▶ [The exercise]: How many lines in the records below contain the string "sketchPlane"? Reply with the number only.

***** Available data

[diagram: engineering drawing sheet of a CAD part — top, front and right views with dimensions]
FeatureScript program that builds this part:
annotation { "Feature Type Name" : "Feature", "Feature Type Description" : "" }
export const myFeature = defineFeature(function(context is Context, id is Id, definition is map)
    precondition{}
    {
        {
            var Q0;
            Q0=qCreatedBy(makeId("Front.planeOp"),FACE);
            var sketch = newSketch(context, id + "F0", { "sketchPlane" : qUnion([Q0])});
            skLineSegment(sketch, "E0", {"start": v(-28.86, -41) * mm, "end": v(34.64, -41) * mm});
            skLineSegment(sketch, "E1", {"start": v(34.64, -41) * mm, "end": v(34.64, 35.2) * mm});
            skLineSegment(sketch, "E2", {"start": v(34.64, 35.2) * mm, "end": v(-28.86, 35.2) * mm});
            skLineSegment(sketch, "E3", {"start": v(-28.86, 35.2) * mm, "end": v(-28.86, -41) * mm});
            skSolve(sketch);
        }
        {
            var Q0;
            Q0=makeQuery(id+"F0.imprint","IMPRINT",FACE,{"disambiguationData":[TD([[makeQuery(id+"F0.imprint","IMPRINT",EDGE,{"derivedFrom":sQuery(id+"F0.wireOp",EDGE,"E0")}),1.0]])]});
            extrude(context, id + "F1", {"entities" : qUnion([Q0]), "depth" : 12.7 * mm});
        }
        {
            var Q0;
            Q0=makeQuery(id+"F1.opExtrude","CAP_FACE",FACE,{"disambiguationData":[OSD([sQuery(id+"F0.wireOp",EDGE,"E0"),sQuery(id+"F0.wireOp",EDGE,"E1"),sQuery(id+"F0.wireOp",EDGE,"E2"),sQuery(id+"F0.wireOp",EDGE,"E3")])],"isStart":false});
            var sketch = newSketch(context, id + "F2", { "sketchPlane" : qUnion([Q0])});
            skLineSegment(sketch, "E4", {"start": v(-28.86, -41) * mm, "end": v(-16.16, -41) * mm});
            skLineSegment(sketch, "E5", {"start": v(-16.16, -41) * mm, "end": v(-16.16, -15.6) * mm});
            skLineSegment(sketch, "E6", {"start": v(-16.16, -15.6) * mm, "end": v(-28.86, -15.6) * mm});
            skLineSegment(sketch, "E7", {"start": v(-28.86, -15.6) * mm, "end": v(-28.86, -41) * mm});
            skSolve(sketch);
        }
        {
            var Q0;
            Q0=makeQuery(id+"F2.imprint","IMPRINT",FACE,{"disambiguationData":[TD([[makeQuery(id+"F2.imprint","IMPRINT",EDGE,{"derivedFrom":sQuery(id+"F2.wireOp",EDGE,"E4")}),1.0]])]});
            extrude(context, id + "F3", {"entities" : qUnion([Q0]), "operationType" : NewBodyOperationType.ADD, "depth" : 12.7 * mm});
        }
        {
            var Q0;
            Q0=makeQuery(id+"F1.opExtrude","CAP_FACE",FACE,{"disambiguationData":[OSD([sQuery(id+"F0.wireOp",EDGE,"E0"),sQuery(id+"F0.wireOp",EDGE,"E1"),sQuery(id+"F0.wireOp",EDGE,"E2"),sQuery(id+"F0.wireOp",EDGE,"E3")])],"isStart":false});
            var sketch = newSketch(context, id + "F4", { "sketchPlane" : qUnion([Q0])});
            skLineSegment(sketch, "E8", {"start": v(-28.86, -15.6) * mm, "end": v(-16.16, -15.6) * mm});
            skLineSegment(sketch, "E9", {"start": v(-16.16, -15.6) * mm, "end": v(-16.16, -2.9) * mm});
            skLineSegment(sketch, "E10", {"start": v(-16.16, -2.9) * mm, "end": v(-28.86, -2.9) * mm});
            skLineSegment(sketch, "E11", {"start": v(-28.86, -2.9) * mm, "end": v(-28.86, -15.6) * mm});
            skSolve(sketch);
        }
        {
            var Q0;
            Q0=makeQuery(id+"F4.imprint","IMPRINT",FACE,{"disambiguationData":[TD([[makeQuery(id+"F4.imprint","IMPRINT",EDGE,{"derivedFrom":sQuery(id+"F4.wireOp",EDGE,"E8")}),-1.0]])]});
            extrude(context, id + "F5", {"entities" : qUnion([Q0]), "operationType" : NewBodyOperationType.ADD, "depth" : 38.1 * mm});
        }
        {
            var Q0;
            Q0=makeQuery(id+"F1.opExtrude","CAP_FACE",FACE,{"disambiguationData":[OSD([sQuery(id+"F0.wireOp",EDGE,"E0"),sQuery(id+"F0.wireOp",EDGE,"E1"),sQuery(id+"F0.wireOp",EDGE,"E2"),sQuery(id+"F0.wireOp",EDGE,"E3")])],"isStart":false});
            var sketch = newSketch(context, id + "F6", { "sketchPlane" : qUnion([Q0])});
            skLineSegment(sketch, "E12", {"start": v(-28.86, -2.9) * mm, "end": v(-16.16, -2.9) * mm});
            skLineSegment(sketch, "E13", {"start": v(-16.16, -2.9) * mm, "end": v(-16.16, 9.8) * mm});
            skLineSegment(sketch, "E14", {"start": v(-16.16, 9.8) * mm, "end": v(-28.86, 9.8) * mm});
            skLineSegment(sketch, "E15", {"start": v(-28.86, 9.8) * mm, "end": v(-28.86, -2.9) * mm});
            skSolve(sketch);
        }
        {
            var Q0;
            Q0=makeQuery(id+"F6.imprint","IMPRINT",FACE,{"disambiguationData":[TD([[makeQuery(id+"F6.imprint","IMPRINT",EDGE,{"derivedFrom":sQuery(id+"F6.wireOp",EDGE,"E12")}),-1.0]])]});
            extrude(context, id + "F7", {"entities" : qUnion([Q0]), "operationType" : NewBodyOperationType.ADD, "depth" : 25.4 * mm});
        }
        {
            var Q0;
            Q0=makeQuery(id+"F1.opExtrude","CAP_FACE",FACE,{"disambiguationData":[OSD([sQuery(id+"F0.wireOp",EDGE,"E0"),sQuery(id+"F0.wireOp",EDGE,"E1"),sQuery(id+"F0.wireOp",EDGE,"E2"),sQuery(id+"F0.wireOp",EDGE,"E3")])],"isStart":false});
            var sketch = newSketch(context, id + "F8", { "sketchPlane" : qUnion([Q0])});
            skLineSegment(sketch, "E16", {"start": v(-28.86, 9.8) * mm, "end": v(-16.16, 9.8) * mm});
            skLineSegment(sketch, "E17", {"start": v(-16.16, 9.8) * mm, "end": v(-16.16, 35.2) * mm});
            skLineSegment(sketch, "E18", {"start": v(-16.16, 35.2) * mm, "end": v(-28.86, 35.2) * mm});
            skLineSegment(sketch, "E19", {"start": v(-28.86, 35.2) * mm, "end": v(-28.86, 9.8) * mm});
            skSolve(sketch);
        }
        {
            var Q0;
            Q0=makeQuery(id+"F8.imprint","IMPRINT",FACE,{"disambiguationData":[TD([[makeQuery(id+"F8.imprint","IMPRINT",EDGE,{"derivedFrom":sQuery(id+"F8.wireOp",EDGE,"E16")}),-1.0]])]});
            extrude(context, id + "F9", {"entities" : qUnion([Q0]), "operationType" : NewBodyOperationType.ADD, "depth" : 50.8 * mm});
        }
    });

**********

▶ [Written reply]: 5